Мы же просто идем, шлепая промокшими ботинками по так и не схваченным льдом лужам: по Покровке к Лубянке, огибая мрачный квартал с пыточными подвалами – на Тверскую, вверх и налево, по бульварам.

“Какой вечер, – наперебой говорим мы друг другу. – Сколько воздуха!”

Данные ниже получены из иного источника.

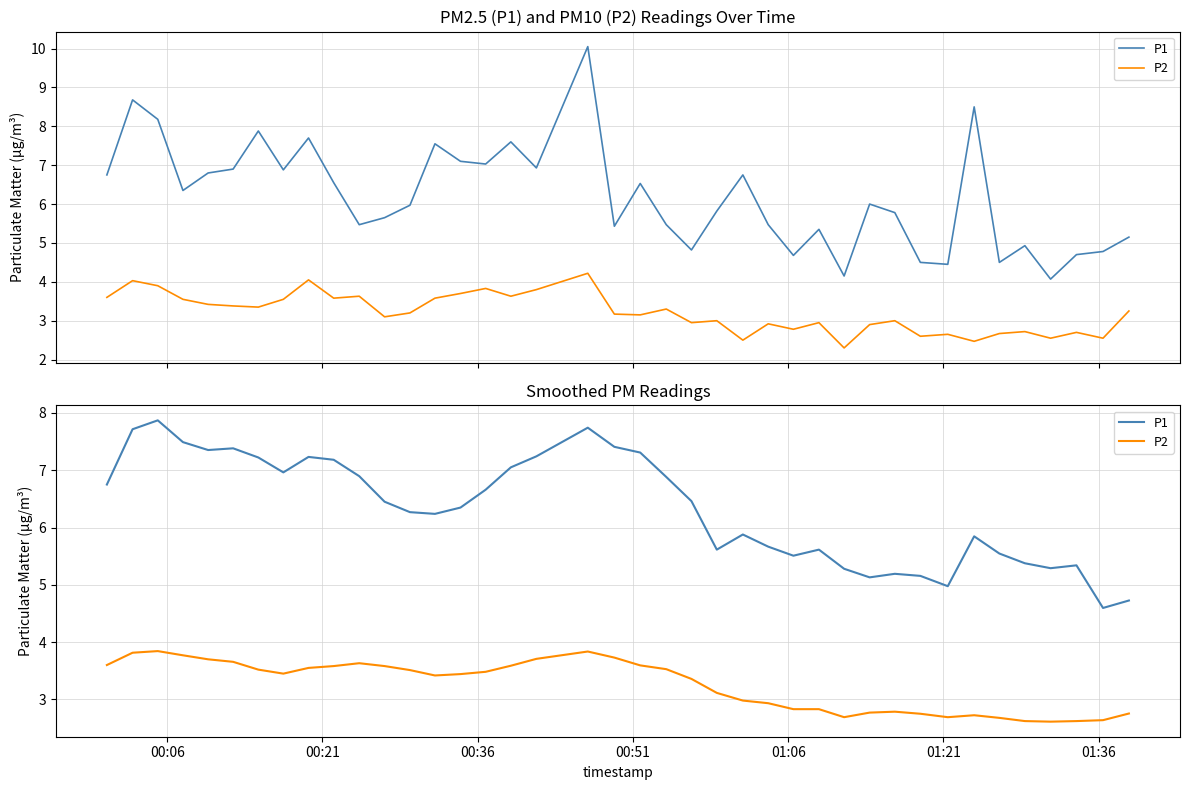

How many values in the P2 series exceed 3?

24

“Какие они свободные люди!” – вдруг говорит Нюта. “Кто?” – спрашиваем хором. “Рост, Уминский… Целое поколение. А нам – как будто перекрыли кислород. Дышать нечем”, – отвечает Нюта. И за ней приходит такси. КАТЕРИНА ГОРДЕЕВА

ГОРДЕЕВА: Ты чувствуешь себя свободным человеком?

ХАМАТОВА: Сейчас – да. Мы идем ночью из прекрасного места, где всё напитано свободой, где невозможно быть несвободным, по улицам, где никого нет. Идем домой. Там нас ждут и любят. Наверное, это – свобода? Я не верю, что связь между поколениями где-то прерывается. Мне кажется, что свободные люди остаются свободными. В любых обстоятельствах. У поколения, откуда родом Рост, было побольше нашего красных флажков. И значительно меньше реальных возможностей что-то изменить. В этом смысле та прививка свободы, которую мы получили в юности, уже необратима. Наша неспособность жить с заклеенным ртом – неубиваема. И это мы передадим своим детям. И это я уже вижу в наших больничных детях, которые, конечно, получились невероятными: ценящими жизнь, берегущими ее, бесстрашными и свободными.